Während der erste Neudruck zwar mit amtlicher Genehmigung, aber auf private Veranlassung zustande kam, sind die Ausgaben von 1959 und 1961, die wiederum vom Lübecker Senat genehmigt wurden, auf Veranlassung des Lübecker Verkehrsvereins gedruckt worden.
Wegen ihrer grossen Auflagen (1959: 5000, 1961: 10 000) sind diese Neudrucke heute noch sehr günstig zu haben; ich habe dafür jeweils weniger als 10 Euro bezahlt.
Wiederum war die Geldbeschaffung der Grund für die Ausgabe (neudeutsch fund raising), diesmal nicht zu Gunsten einer Einzelperson, sondern für den Wiederaufbau der im Krieg zerstörten Lübecker Türme.

### Geforderte Aufgaben
1. Nenne sämtliche Wortgruppen im Textauszug, die mit dem Wort „Lübecker“ beginnen.
2. Kopiere aus dem Textauszug alles von „Während der erste“ bis hinunter zu „zerstörten Lübecker Türme.“.

### Datenauszug
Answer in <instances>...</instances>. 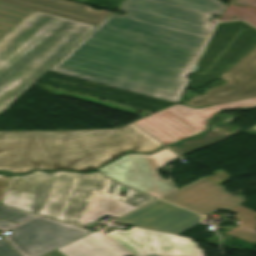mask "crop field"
<instances>
[{
    "label": "crop field",
    "mask_w": 256,
    "mask_h": 256,
    "mask_svg": "<svg viewBox=\"0 0 256 256\" xmlns=\"http://www.w3.org/2000/svg\"><path fill=\"white\" fill-rule=\"evenodd\" d=\"M161 146L130 124L103 130L0 132V170L91 171L126 150L152 153Z\"/></svg>",
    "instance_id": "ac0d7876"
},
{
    "label": "crop field",
    "mask_w": 256,
    "mask_h": 256,
    "mask_svg": "<svg viewBox=\"0 0 256 256\" xmlns=\"http://www.w3.org/2000/svg\"><path fill=\"white\" fill-rule=\"evenodd\" d=\"M212 177H203L162 199L196 211L202 215H208L219 209L229 210L241 204L245 197L233 196L224 191L219 184L230 177L222 169L214 172Z\"/></svg>",
    "instance_id": "d8731c3e"
},
{
    "label": "crop field",
    "mask_w": 256,
    "mask_h": 256,
    "mask_svg": "<svg viewBox=\"0 0 256 256\" xmlns=\"http://www.w3.org/2000/svg\"><path fill=\"white\" fill-rule=\"evenodd\" d=\"M237 107H256V97L199 109L175 104L133 124L165 145L205 131L209 119L216 112Z\"/></svg>",
    "instance_id": "f4fd0767"
},
{
    "label": "crop field",
    "mask_w": 256,
    "mask_h": 256,
    "mask_svg": "<svg viewBox=\"0 0 256 256\" xmlns=\"http://www.w3.org/2000/svg\"><path fill=\"white\" fill-rule=\"evenodd\" d=\"M31 12H33V10L0 2V37L15 27Z\"/></svg>",
    "instance_id": "d9b57169"
},
{
    "label": "crop field",
    "mask_w": 256,
    "mask_h": 256,
    "mask_svg": "<svg viewBox=\"0 0 256 256\" xmlns=\"http://www.w3.org/2000/svg\"><path fill=\"white\" fill-rule=\"evenodd\" d=\"M201 219V215L158 199L115 222L177 235Z\"/></svg>",
    "instance_id": "28ad6ade"
},
{
    "label": "crop field",
    "mask_w": 256,
    "mask_h": 256,
    "mask_svg": "<svg viewBox=\"0 0 256 256\" xmlns=\"http://www.w3.org/2000/svg\"><path fill=\"white\" fill-rule=\"evenodd\" d=\"M236 214L234 218L238 219V228L227 232V234L248 241L250 243L256 241V213L240 206L230 210Z\"/></svg>",
    "instance_id": "5142ce71"
},
{
    "label": "crop field",
    "mask_w": 256,
    "mask_h": 256,
    "mask_svg": "<svg viewBox=\"0 0 256 256\" xmlns=\"http://www.w3.org/2000/svg\"><path fill=\"white\" fill-rule=\"evenodd\" d=\"M1 2L98 25L111 12L103 10L93 11L86 5L68 0H0Z\"/></svg>",
    "instance_id": "d1516ede"
},
{
    "label": "crop field",
    "mask_w": 256,
    "mask_h": 256,
    "mask_svg": "<svg viewBox=\"0 0 256 256\" xmlns=\"http://www.w3.org/2000/svg\"><path fill=\"white\" fill-rule=\"evenodd\" d=\"M95 28L34 11L0 39V115Z\"/></svg>",
    "instance_id": "412701ff"
},
{
    "label": "crop field",
    "mask_w": 256,
    "mask_h": 256,
    "mask_svg": "<svg viewBox=\"0 0 256 256\" xmlns=\"http://www.w3.org/2000/svg\"><path fill=\"white\" fill-rule=\"evenodd\" d=\"M0 256H19L8 244L1 238L0 239Z\"/></svg>",
    "instance_id": "4a817a6b"
},
{
    "label": "crop field",
    "mask_w": 256,
    "mask_h": 256,
    "mask_svg": "<svg viewBox=\"0 0 256 256\" xmlns=\"http://www.w3.org/2000/svg\"><path fill=\"white\" fill-rule=\"evenodd\" d=\"M45 256H64L63 254L59 253L57 250L45 255Z\"/></svg>",
    "instance_id": "00972430"
},
{
    "label": "crop field",
    "mask_w": 256,
    "mask_h": 256,
    "mask_svg": "<svg viewBox=\"0 0 256 256\" xmlns=\"http://www.w3.org/2000/svg\"><path fill=\"white\" fill-rule=\"evenodd\" d=\"M4 238L21 256H41L91 231L52 219L36 217Z\"/></svg>",
    "instance_id": "dd49c442"
},
{
    "label": "crop field",
    "mask_w": 256,
    "mask_h": 256,
    "mask_svg": "<svg viewBox=\"0 0 256 256\" xmlns=\"http://www.w3.org/2000/svg\"><path fill=\"white\" fill-rule=\"evenodd\" d=\"M227 4L125 0L51 70L179 102Z\"/></svg>",
    "instance_id": "8a807250"
},
{
    "label": "crop field",
    "mask_w": 256,
    "mask_h": 256,
    "mask_svg": "<svg viewBox=\"0 0 256 256\" xmlns=\"http://www.w3.org/2000/svg\"><path fill=\"white\" fill-rule=\"evenodd\" d=\"M155 154L158 157L126 155L120 166H110L100 172L123 185L159 197L174 188L169 180L162 179L157 169L179 156L166 148Z\"/></svg>",
    "instance_id": "e52e79f7"
},
{
    "label": "crop field",
    "mask_w": 256,
    "mask_h": 256,
    "mask_svg": "<svg viewBox=\"0 0 256 256\" xmlns=\"http://www.w3.org/2000/svg\"><path fill=\"white\" fill-rule=\"evenodd\" d=\"M10 176L0 175V202Z\"/></svg>",
    "instance_id": "bc2a9ffb"
},
{
    "label": "crop field",
    "mask_w": 256,
    "mask_h": 256,
    "mask_svg": "<svg viewBox=\"0 0 256 256\" xmlns=\"http://www.w3.org/2000/svg\"><path fill=\"white\" fill-rule=\"evenodd\" d=\"M57 219H61V220H63L62 218H59V217H57Z\"/></svg>",
    "instance_id": "eef30255"
},
{
    "label": "crop field",
    "mask_w": 256,
    "mask_h": 256,
    "mask_svg": "<svg viewBox=\"0 0 256 256\" xmlns=\"http://www.w3.org/2000/svg\"><path fill=\"white\" fill-rule=\"evenodd\" d=\"M219 78L226 84L194 97L186 105L200 107L256 96V47Z\"/></svg>",
    "instance_id": "3316defc"
},
{
    "label": "crop field",
    "mask_w": 256,
    "mask_h": 256,
    "mask_svg": "<svg viewBox=\"0 0 256 256\" xmlns=\"http://www.w3.org/2000/svg\"><path fill=\"white\" fill-rule=\"evenodd\" d=\"M252 130H256V126L252 128Z\"/></svg>",
    "instance_id": "730fd06b"
},
{
    "label": "crop field",
    "mask_w": 256,
    "mask_h": 256,
    "mask_svg": "<svg viewBox=\"0 0 256 256\" xmlns=\"http://www.w3.org/2000/svg\"><path fill=\"white\" fill-rule=\"evenodd\" d=\"M117 185L99 172L35 171L11 176L1 204L85 225L105 214L118 217L155 199L130 189L127 198L115 197Z\"/></svg>",
    "instance_id": "34b2d1b8"
},
{
    "label": "crop field",
    "mask_w": 256,
    "mask_h": 256,
    "mask_svg": "<svg viewBox=\"0 0 256 256\" xmlns=\"http://www.w3.org/2000/svg\"><path fill=\"white\" fill-rule=\"evenodd\" d=\"M237 128L239 127L211 125L208 132L202 135L196 136L194 138L175 143L168 147L181 155L188 151H191L199 147L205 146L207 144L221 140L224 137H226L228 134L235 131Z\"/></svg>",
    "instance_id": "cbeb9de0"
},
{
    "label": "crop field",
    "mask_w": 256,
    "mask_h": 256,
    "mask_svg": "<svg viewBox=\"0 0 256 256\" xmlns=\"http://www.w3.org/2000/svg\"><path fill=\"white\" fill-rule=\"evenodd\" d=\"M230 121H231V120H229V119L223 118V119H221V120L216 121V122L213 123V124L227 125ZM230 123H231V122H230Z\"/></svg>",
    "instance_id": "dafd665d"
},
{
    "label": "crop field",
    "mask_w": 256,
    "mask_h": 256,
    "mask_svg": "<svg viewBox=\"0 0 256 256\" xmlns=\"http://www.w3.org/2000/svg\"><path fill=\"white\" fill-rule=\"evenodd\" d=\"M151 156H156V155L153 154V155H151ZM123 158H124V157H122L121 159H123ZM121 159H119V160H121ZM119 160H117V161H115V162H113V163H111V164H109V165H107V166H105V167L99 169V171L102 170V169H104V168H106V167H108V166H110V165H118V161H119Z\"/></svg>",
    "instance_id": "a9b5d70f"
},
{
    "label": "crop field",
    "mask_w": 256,
    "mask_h": 256,
    "mask_svg": "<svg viewBox=\"0 0 256 256\" xmlns=\"http://www.w3.org/2000/svg\"><path fill=\"white\" fill-rule=\"evenodd\" d=\"M108 237L131 251L136 256H205L190 238L174 236L132 227L128 231H112ZM130 252V253H131Z\"/></svg>",
    "instance_id": "5a996713"
},
{
    "label": "crop field",
    "mask_w": 256,
    "mask_h": 256,
    "mask_svg": "<svg viewBox=\"0 0 256 256\" xmlns=\"http://www.w3.org/2000/svg\"><path fill=\"white\" fill-rule=\"evenodd\" d=\"M15 225H17V224H13V223H9V222L0 220V229L7 230Z\"/></svg>",
    "instance_id": "92a150f3"
},
{
    "label": "crop field",
    "mask_w": 256,
    "mask_h": 256,
    "mask_svg": "<svg viewBox=\"0 0 256 256\" xmlns=\"http://www.w3.org/2000/svg\"><path fill=\"white\" fill-rule=\"evenodd\" d=\"M120 192H125V196L120 195ZM114 195L125 198L127 196V188L119 184Z\"/></svg>",
    "instance_id": "214f88e0"
},
{
    "label": "crop field",
    "mask_w": 256,
    "mask_h": 256,
    "mask_svg": "<svg viewBox=\"0 0 256 256\" xmlns=\"http://www.w3.org/2000/svg\"><path fill=\"white\" fill-rule=\"evenodd\" d=\"M34 216L36 215H32L26 212H22L16 209H12V208L0 205V218H3V219L21 223Z\"/></svg>",
    "instance_id": "733c2abd"
},
{
    "label": "crop field",
    "mask_w": 256,
    "mask_h": 256,
    "mask_svg": "<svg viewBox=\"0 0 256 256\" xmlns=\"http://www.w3.org/2000/svg\"><path fill=\"white\" fill-rule=\"evenodd\" d=\"M0 173H3V174H8V172H1V171H0Z\"/></svg>",
    "instance_id": "4177f3b9"
},
{
    "label": "crop field",
    "mask_w": 256,
    "mask_h": 256,
    "mask_svg": "<svg viewBox=\"0 0 256 256\" xmlns=\"http://www.w3.org/2000/svg\"><path fill=\"white\" fill-rule=\"evenodd\" d=\"M66 256H129L99 231H94L60 249Z\"/></svg>",
    "instance_id": "22f410ed"
}]
</instances>
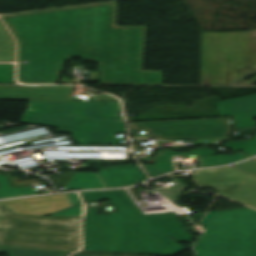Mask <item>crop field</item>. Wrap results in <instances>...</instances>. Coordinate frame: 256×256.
I'll return each mask as SVG.
<instances>
[{"instance_id":"obj_1","label":"crop field","mask_w":256,"mask_h":256,"mask_svg":"<svg viewBox=\"0 0 256 256\" xmlns=\"http://www.w3.org/2000/svg\"><path fill=\"white\" fill-rule=\"evenodd\" d=\"M116 2L1 17L19 44L18 81L57 83L64 60L100 63L103 81L162 85L141 71L146 27L116 26Z\"/></svg>"},{"instance_id":"obj_2","label":"crop field","mask_w":256,"mask_h":256,"mask_svg":"<svg viewBox=\"0 0 256 256\" xmlns=\"http://www.w3.org/2000/svg\"><path fill=\"white\" fill-rule=\"evenodd\" d=\"M80 194L85 202L108 198L119 212L96 215L95 207L87 208L83 223L85 251L173 256L185 250L176 242L191 239L173 211L143 214L124 190Z\"/></svg>"},{"instance_id":"obj_3","label":"crop field","mask_w":256,"mask_h":256,"mask_svg":"<svg viewBox=\"0 0 256 256\" xmlns=\"http://www.w3.org/2000/svg\"><path fill=\"white\" fill-rule=\"evenodd\" d=\"M119 102L30 101L21 122L58 127L57 132L73 133L78 145L122 144L125 137Z\"/></svg>"},{"instance_id":"obj_4","label":"crop field","mask_w":256,"mask_h":256,"mask_svg":"<svg viewBox=\"0 0 256 256\" xmlns=\"http://www.w3.org/2000/svg\"><path fill=\"white\" fill-rule=\"evenodd\" d=\"M206 232L197 256H256V211L251 209L207 213Z\"/></svg>"},{"instance_id":"obj_5","label":"crop field","mask_w":256,"mask_h":256,"mask_svg":"<svg viewBox=\"0 0 256 256\" xmlns=\"http://www.w3.org/2000/svg\"><path fill=\"white\" fill-rule=\"evenodd\" d=\"M131 131L147 130L151 137L165 140L228 138L232 131L231 118L209 120L129 123Z\"/></svg>"},{"instance_id":"obj_6","label":"crop field","mask_w":256,"mask_h":256,"mask_svg":"<svg viewBox=\"0 0 256 256\" xmlns=\"http://www.w3.org/2000/svg\"><path fill=\"white\" fill-rule=\"evenodd\" d=\"M0 246L75 251L80 247V240L79 234L0 229Z\"/></svg>"},{"instance_id":"obj_7","label":"crop field","mask_w":256,"mask_h":256,"mask_svg":"<svg viewBox=\"0 0 256 256\" xmlns=\"http://www.w3.org/2000/svg\"><path fill=\"white\" fill-rule=\"evenodd\" d=\"M80 217L18 216L0 204V228L79 233Z\"/></svg>"},{"instance_id":"obj_8","label":"crop field","mask_w":256,"mask_h":256,"mask_svg":"<svg viewBox=\"0 0 256 256\" xmlns=\"http://www.w3.org/2000/svg\"><path fill=\"white\" fill-rule=\"evenodd\" d=\"M74 87L0 86V100L72 101Z\"/></svg>"},{"instance_id":"obj_9","label":"crop field","mask_w":256,"mask_h":256,"mask_svg":"<svg viewBox=\"0 0 256 256\" xmlns=\"http://www.w3.org/2000/svg\"><path fill=\"white\" fill-rule=\"evenodd\" d=\"M3 206L15 214L43 216L72 206L67 194L46 197L23 198L1 201Z\"/></svg>"},{"instance_id":"obj_10","label":"crop field","mask_w":256,"mask_h":256,"mask_svg":"<svg viewBox=\"0 0 256 256\" xmlns=\"http://www.w3.org/2000/svg\"><path fill=\"white\" fill-rule=\"evenodd\" d=\"M220 116H233L236 128L256 125V94L217 103Z\"/></svg>"},{"instance_id":"obj_11","label":"crop field","mask_w":256,"mask_h":256,"mask_svg":"<svg viewBox=\"0 0 256 256\" xmlns=\"http://www.w3.org/2000/svg\"><path fill=\"white\" fill-rule=\"evenodd\" d=\"M66 189L107 188L97 173L77 172L65 185Z\"/></svg>"},{"instance_id":"obj_12","label":"crop field","mask_w":256,"mask_h":256,"mask_svg":"<svg viewBox=\"0 0 256 256\" xmlns=\"http://www.w3.org/2000/svg\"><path fill=\"white\" fill-rule=\"evenodd\" d=\"M9 256H67L72 252L41 251L39 249L1 247Z\"/></svg>"},{"instance_id":"obj_13","label":"crop field","mask_w":256,"mask_h":256,"mask_svg":"<svg viewBox=\"0 0 256 256\" xmlns=\"http://www.w3.org/2000/svg\"><path fill=\"white\" fill-rule=\"evenodd\" d=\"M10 186L6 176L0 174V198L35 194L33 187L11 188Z\"/></svg>"},{"instance_id":"obj_14","label":"crop field","mask_w":256,"mask_h":256,"mask_svg":"<svg viewBox=\"0 0 256 256\" xmlns=\"http://www.w3.org/2000/svg\"><path fill=\"white\" fill-rule=\"evenodd\" d=\"M14 42L7 32H0V62H12Z\"/></svg>"},{"instance_id":"obj_15","label":"crop field","mask_w":256,"mask_h":256,"mask_svg":"<svg viewBox=\"0 0 256 256\" xmlns=\"http://www.w3.org/2000/svg\"><path fill=\"white\" fill-rule=\"evenodd\" d=\"M0 83H14L13 65L0 64Z\"/></svg>"},{"instance_id":"obj_16","label":"crop field","mask_w":256,"mask_h":256,"mask_svg":"<svg viewBox=\"0 0 256 256\" xmlns=\"http://www.w3.org/2000/svg\"><path fill=\"white\" fill-rule=\"evenodd\" d=\"M81 215H82V212L79 209V207H71L69 209H66L64 211H61L51 216H81Z\"/></svg>"},{"instance_id":"obj_17","label":"crop field","mask_w":256,"mask_h":256,"mask_svg":"<svg viewBox=\"0 0 256 256\" xmlns=\"http://www.w3.org/2000/svg\"><path fill=\"white\" fill-rule=\"evenodd\" d=\"M68 195H69L73 205H76V204L80 203V200H79L78 196L75 193L68 194Z\"/></svg>"},{"instance_id":"obj_18","label":"crop field","mask_w":256,"mask_h":256,"mask_svg":"<svg viewBox=\"0 0 256 256\" xmlns=\"http://www.w3.org/2000/svg\"><path fill=\"white\" fill-rule=\"evenodd\" d=\"M73 256H115V255H105V254H82L76 253Z\"/></svg>"},{"instance_id":"obj_19","label":"crop field","mask_w":256,"mask_h":256,"mask_svg":"<svg viewBox=\"0 0 256 256\" xmlns=\"http://www.w3.org/2000/svg\"><path fill=\"white\" fill-rule=\"evenodd\" d=\"M1 24H0V31H6L5 28Z\"/></svg>"},{"instance_id":"obj_20","label":"crop field","mask_w":256,"mask_h":256,"mask_svg":"<svg viewBox=\"0 0 256 256\" xmlns=\"http://www.w3.org/2000/svg\"><path fill=\"white\" fill-rule=\"evenodd\" d=\"M116 256H126V255H116Z\"/></svg>"},{"instance_id":"obj_21","label":"crop field","mask_w":256,"mask_h":256,"mask_svg":"<svg viewBox=\"0 0 256 256\" xmlns=\"http://www.w3.org/2000/svg\"><path fill=\"white\" fill-rule=\"evenodd\" d=\"M256 31V30H255ZM252 35V31H250V36Z\"/></svg>"},{"instance_id":"obj_22","label":"crop field","mask_w":256,"mask_h":256,"mask_svg":"<svg viewBox=\"0 0 256 256\" xmlns=\"http://www.w3.org/2000/svg\"><path fill=\"white\" fill-rule=\"evenodd\" d=\"M3 251L0 249V253H2Z\"/></svg>"}]
</instances>
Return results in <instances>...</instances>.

### Gelöste Aufgaben
1.
Lübecker Senat
Lübecker Verkehrsvereins
Lübecker Türme

2.
Während der erste Neudruck zwar mit amtlicher Genehmigung, aber auf private Veranlassung zustande kam, sind die Ausgaben von 1959 und 1961, die wiederum vom Lübecker Senat genehmigt wurden, auf Veranlassung des Lübecker Verkehrsvereins gedruckt worden.
Wegen ihrer grossen Auflagen (1959: 5000, 1961: 10 000) sind diese Neudrucke heute noch sehr günstig zu haben; ich habe dafür jeweils weniger als 10 Euro bezahlt.
Wiederum war die Geldbeschaffung der Grund für die Ausgabe (neudeutsch fund raising), diesmal nicht zu Gunsten einer Einzelperson, sondern für den Wiederaufbau der im Krieg zerstörten Lübecker Türme.